Mobile World Congress 2017: Mobility monsters
At Mobile World Congress (MWC) in Barcelona, there are eight huge halls, not to mention the vendor-decked hallways, plus another sub-convention center to visit. Mobile World Domination is a better word for the event. I’m reminded of the old days of CeBIT where 800,000 people made it to Hannover, Germany, in the late 1990s and early 2000s.
The GSMA has adroitly herded all things mobile to Barcelona instead. The recognizable big guns are here, minus a large Microsoft presence, and Apple is the invisible 800-pound gorilla.
You see, this is the house that Android built. Yes, there’s Sailfish (Android plus MeeGo) and remnants, even shards, of RIM and Blackberry here and there. But it’s Android. And the invisible gorilla. That HP is selling Windows 10 phones didn’t even make it on the radar.
The big guns, however, names North Americans would know—Lenovo, Dell/VMware, Red Hat, even T-Mobile—are here en masse. And so are the app makers, the cell towers/equipment makers and more.
And one reason why U.S. IT is here is that they have to deal with the mobility explosion. All of their employees use phones, and, well, most of their clientele do as well. That means infrastructure, plus an ever-evolving infrastructure. So, loose and fast must be secure yet profitable—rational and sustainable investments.
This points to the cloud.
At the bottom layer of the ISO/OSI stack are the carriers, who sashay around as if they own the place. Rose petals are cast upon their hallowed paths to the next sales meeting. They want Network Function Virtualization (NFV) because they get to retain full workload mobility.
Then there’s the session layer and app, now bonded together through NFV as portable workloads. To do all the bundling, one needs a methodology. Fortunately, there are recipes, many involving open source vendors, to address this all the way up through the stack, network to application layers.

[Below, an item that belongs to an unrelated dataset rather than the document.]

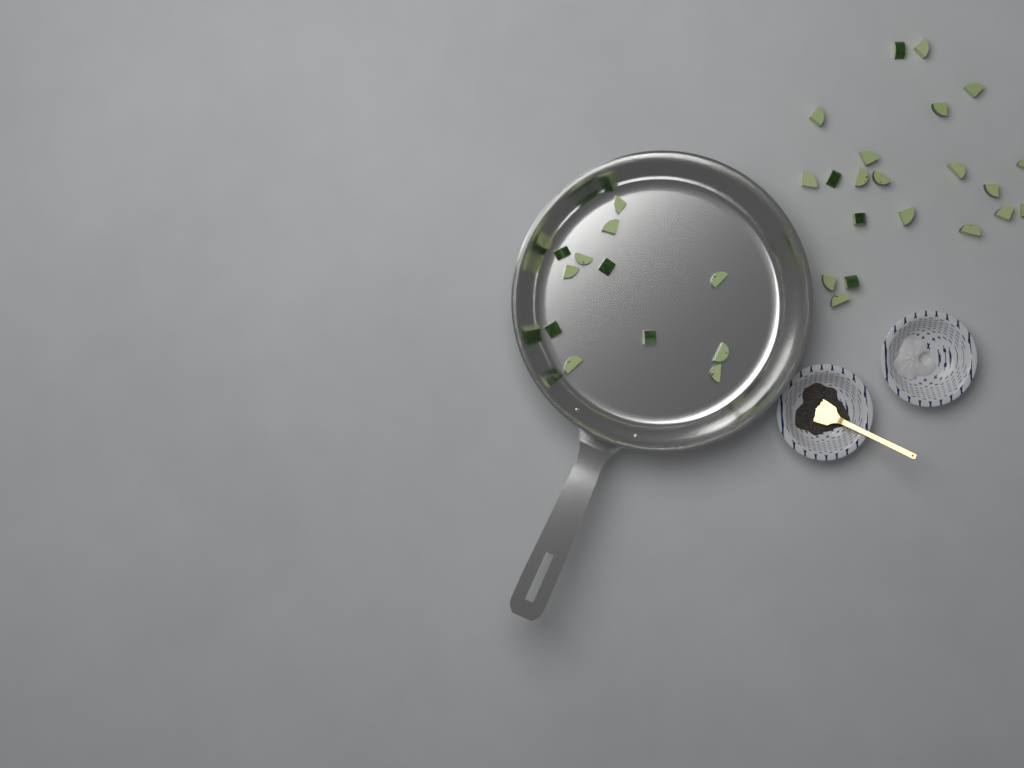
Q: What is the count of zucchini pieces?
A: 33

Example: At the Ubuntu/Canonical booth, we watched a demo of a vendor who uses JuJu to provision (with insane speed) a network reconfiguration to follow a user between cells for persistence purposes. In the demo, a video conference between two smartphones, the switch is flawless. It’s Ubuntu talking JuJu recipe scripts to the host hardware, which dutifully obeys the handoff. (This in a pristine setup; the real-world results warrant an investigation.)
The Indian designer wants to use non-persistent containers to do the job. Docker is fine for him. Running it on an ARM-processor server is fine for him. He’s not alone.
Open source vendors represented
Another Canadian vendor has a huge, open-concept server designed for carriers and high-reliability environments that carriers prefer. OpenStack, baby. Also, Ubuntu. Open all the way, baby.
However, Red Hat is here, and its booth was constantly jammed as we passed. The developer initiatives are stronger, and they wear leather shoes—and suit jackets if not neckties. A different crowd is here. A few running-shoe types do the deep dives as the suits do the deals.
And Lenovo, most known for its servers, notebooks and tablet gear, shows a vast variety of phones—augmented by their acquisition of important parts of Motorola. Their menu of offerings transcends what was once IBM’s server business, down to interesting smartphones. Its booth is also jammed.
There are staggering numbers of MWC vendor organizations trying to protect your investments, mostly in security. We counted 74 organizations doing something like Mobile Device Management. But the official MWC App, which ate phone batteries like crazy until a just-before-opening update, isn’t easy to use.
We wanted to get one of the many app vendors to somehow convince the GSMA, who sponsors the show, to make it better. After all, it’s a standard bearer app. You can’t search on multiple categories. It’s almost as bad as finding something on Amazon.
The messages are clear: mobile world domination. Lead, follow or get out of the way. Do your investment in the cloud because the depreciation of capex data center hardware investment no longer makes sense. Telcos/carriers/other monopolies want you to use 5G because, well, they need the money. And our app is red hot, your app is doodly-squat.